This is to be our most ambitious international trip to date, not only because we’ll be bringing our three-year-old plus our nearly ten-month-old baby, but because we have planned such varied lodging experiences—the usual hotels, guesthouses, camping, plus a backcountry hut reached only by fording two streams. Yan had traveled to San Francisco, twice, to get a visa to Iceland, the first time having completed incorrect forms and being too early, since the layers of instructions could not be more confusing: VSF Global processing on behalf of the Norwegian Consulate, in turn processing on behalf of Iceland. Now having made all the arrangements and adjusting our circadian rhythm using the Entrain app, we’re ready for this adventure.
Flight and Ride
Departing from Ontario International Airport is a luxury. We avoid LAX when possible. The first leg takes us to Dallas. From there, it’s a red-eye flight to Keflavík. Arrival is simple. Immigration takes but a few minutes. Through the baggage claim area, we are herded through a shopping area for groceries and duty-free items. We get some water for the road. The bulkiest items to arrive are the car seats and double stroller. Getting everything carted out and loaded onto the rental car shuttle and then off again is a terrible chore. We apologize to everyone around us. At the Fox car rental station, Yan and the kids wait outside, thinking it would be quick. Here, we are first introduced to Iceland’s unrelentless winds, the type that penetrates all your clothes and into the bones.
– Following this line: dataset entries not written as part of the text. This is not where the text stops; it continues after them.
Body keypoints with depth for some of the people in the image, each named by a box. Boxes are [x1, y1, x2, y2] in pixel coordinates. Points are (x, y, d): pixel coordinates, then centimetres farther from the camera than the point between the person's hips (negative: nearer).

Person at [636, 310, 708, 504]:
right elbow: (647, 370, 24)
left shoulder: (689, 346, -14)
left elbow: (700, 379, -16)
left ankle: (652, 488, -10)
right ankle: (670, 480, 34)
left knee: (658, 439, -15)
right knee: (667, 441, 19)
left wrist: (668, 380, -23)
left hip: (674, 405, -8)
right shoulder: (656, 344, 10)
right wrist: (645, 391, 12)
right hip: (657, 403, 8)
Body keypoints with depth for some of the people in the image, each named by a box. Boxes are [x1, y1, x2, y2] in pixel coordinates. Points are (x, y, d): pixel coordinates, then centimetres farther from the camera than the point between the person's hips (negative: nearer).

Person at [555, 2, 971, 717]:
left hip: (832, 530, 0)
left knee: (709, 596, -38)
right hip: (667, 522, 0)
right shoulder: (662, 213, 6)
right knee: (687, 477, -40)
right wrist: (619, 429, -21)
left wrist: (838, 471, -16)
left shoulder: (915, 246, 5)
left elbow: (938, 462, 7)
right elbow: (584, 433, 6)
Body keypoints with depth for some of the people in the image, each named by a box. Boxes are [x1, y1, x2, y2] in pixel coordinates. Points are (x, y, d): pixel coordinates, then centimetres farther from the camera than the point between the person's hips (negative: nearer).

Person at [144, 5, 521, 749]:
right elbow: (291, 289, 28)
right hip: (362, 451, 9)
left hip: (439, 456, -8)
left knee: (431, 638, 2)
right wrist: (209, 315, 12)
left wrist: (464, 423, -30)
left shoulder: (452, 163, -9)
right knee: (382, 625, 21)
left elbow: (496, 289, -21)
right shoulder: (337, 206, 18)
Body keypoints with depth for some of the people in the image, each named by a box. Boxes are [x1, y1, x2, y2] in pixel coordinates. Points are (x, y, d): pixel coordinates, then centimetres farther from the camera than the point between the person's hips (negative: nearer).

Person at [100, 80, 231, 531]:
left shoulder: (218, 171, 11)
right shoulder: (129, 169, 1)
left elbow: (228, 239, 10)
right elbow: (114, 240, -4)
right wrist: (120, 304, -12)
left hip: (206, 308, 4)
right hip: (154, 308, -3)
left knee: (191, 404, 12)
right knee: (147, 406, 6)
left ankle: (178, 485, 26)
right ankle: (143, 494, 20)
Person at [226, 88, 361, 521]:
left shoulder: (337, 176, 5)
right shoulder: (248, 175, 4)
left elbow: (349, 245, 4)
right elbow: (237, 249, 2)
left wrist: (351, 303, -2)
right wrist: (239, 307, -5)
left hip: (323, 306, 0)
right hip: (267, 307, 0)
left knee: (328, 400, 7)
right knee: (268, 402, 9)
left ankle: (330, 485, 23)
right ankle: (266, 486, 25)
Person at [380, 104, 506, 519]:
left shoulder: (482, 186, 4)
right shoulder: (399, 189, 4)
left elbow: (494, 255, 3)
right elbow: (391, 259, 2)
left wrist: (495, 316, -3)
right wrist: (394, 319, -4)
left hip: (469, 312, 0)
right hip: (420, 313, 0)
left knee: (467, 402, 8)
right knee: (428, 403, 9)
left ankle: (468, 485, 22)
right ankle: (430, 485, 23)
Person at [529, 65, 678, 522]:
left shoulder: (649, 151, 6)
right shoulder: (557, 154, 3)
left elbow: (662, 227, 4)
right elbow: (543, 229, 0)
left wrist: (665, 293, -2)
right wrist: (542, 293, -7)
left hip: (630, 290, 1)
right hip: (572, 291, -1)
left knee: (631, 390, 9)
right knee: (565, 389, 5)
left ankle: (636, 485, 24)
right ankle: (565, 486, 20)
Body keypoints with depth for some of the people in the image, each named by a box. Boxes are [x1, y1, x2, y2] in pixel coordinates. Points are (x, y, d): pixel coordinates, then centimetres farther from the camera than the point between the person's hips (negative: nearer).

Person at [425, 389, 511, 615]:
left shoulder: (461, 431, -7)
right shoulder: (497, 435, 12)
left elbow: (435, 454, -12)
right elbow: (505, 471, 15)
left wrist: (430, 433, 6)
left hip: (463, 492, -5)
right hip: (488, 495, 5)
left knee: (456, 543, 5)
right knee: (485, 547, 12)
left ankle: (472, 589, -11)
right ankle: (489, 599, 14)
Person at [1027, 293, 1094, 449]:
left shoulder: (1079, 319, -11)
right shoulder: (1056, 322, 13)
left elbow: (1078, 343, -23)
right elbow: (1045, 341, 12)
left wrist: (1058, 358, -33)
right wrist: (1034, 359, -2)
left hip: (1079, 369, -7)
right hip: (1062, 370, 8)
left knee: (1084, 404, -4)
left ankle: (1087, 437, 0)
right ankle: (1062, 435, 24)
The Ford Kuga barely fits everything we have. Everything is crammed between seats, since the double stroller takes up the entire back.
Driving into Reykjavík is easy. The maximum speed limit for the entire country is 90 km/hr. The first task is to get lunch. Approaching the old city center, we come across an intersection with Thai food restaurants at each corner. We decide to try one; the food hits the spot. Then, we visit the Culture House and the Settlement Exhibition. We learn about the first settlers and their stone, timber, and turf roof house from AD 871±2. From there, we stop by the front of towering Hallgrímskirkja on the way to our first hotel.
ION Adventure Hotel is the only place where we will spend more than one night. We find it tucked into the Nesjavellir hillside not far from a geothermal power plant. The Northern Lights Lounge overlooks the vast landscape with floor-to-ceiling windows. We unwind in the heated outdoor pool, taking in the views, unafraid of the cold Icelandic winds. Dusk and sunset seem drawn out as the sun makes its near-horizontal descent to the horizon but never gets far below it. Midnight remains like one long blue hour of light.